## YOUR INSTRUCTIONS
Return the lines starting with the one containing "Rank the categories" and going on through the one containing "2019, 2022, 2015, 2023, 2016, 2024, 2018, 2021, 2017, 2020", copied exactly as they appear in the records.

Top of RECORDS PROVIDED

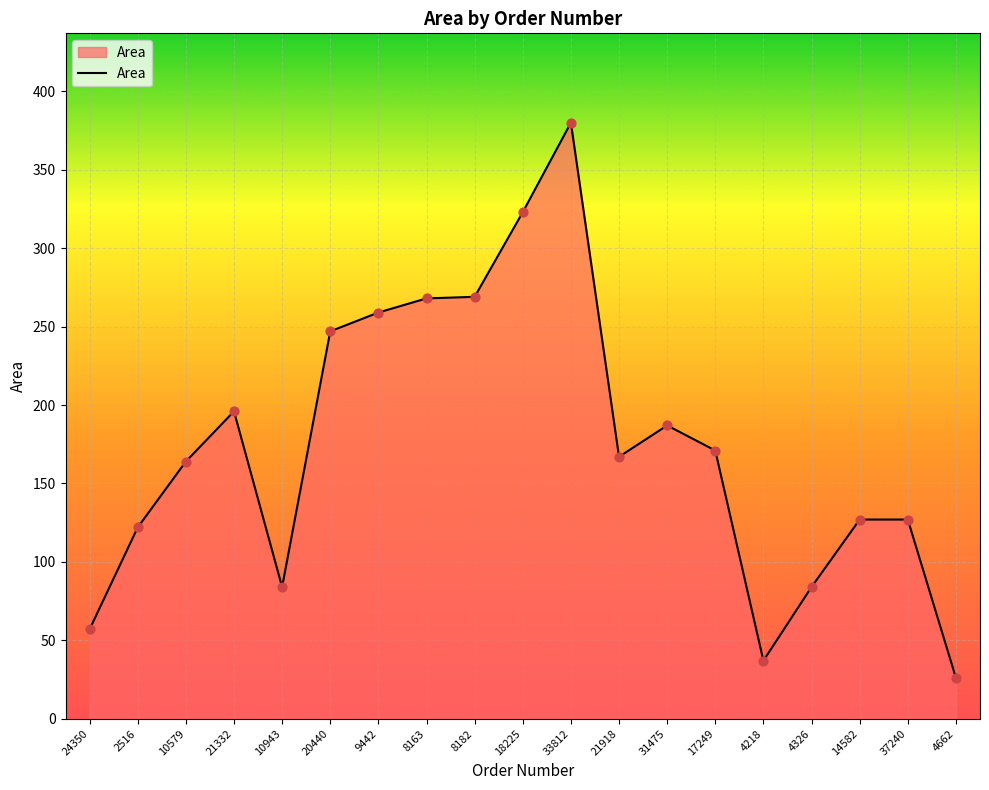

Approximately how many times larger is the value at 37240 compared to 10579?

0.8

Bottom of RECORDS PROVIDED
Top of RECORDS PROVIDED

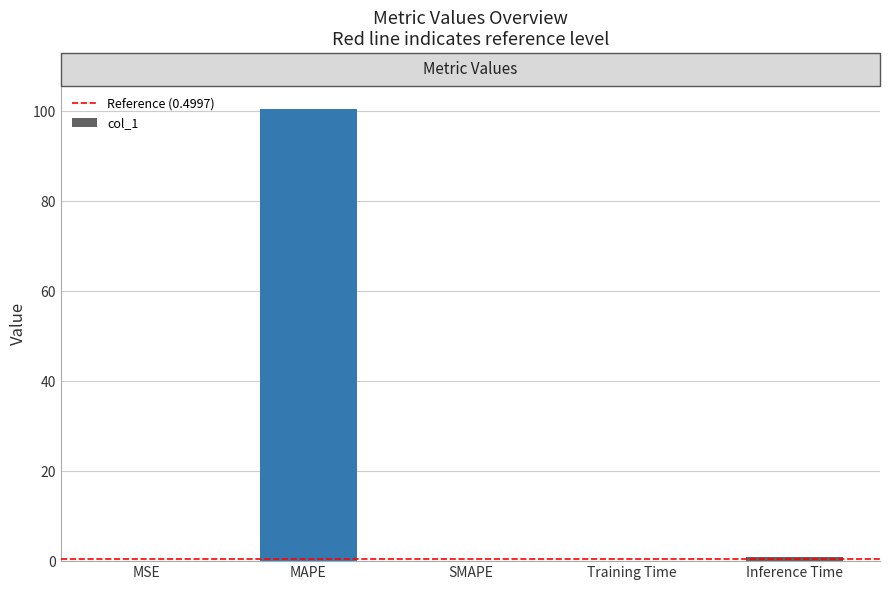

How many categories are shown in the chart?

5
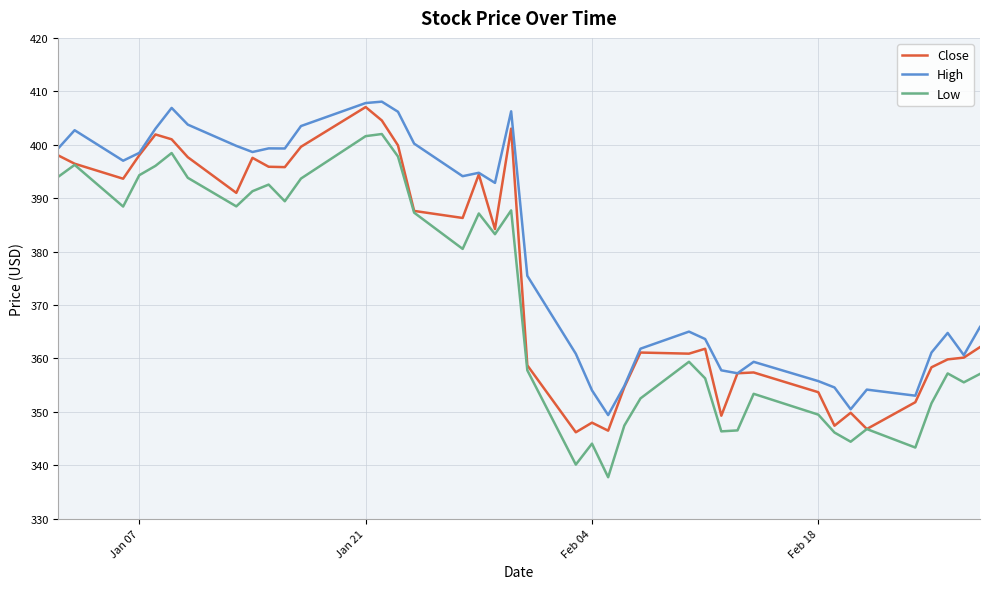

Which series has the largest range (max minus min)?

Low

Bottom of RECORDS PROVIDED
Top of RECORDS PROVIDED

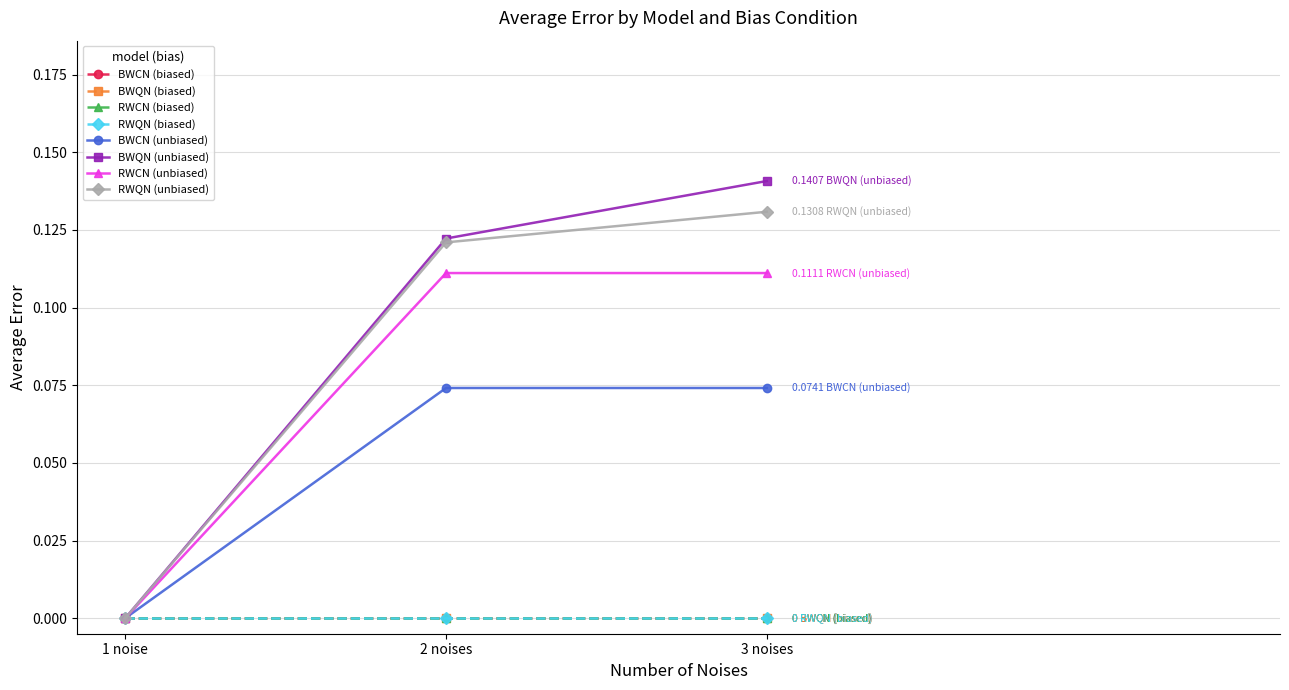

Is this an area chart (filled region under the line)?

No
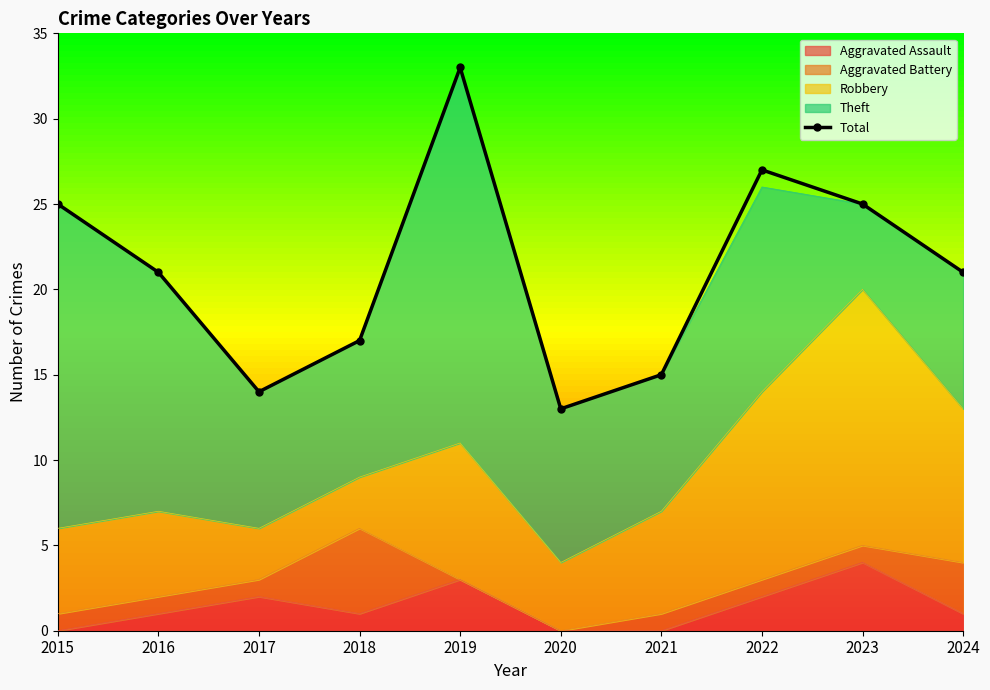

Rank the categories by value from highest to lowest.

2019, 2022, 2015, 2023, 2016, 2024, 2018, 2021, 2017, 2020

Bottom of RECORDS PROVIDED

## WRITTEN RESPONSE
Rank the categories by value from highest to lowest.

2019, 2022, 2015, 2023, 2016, 2024, 2018, 2021, 2017, 2020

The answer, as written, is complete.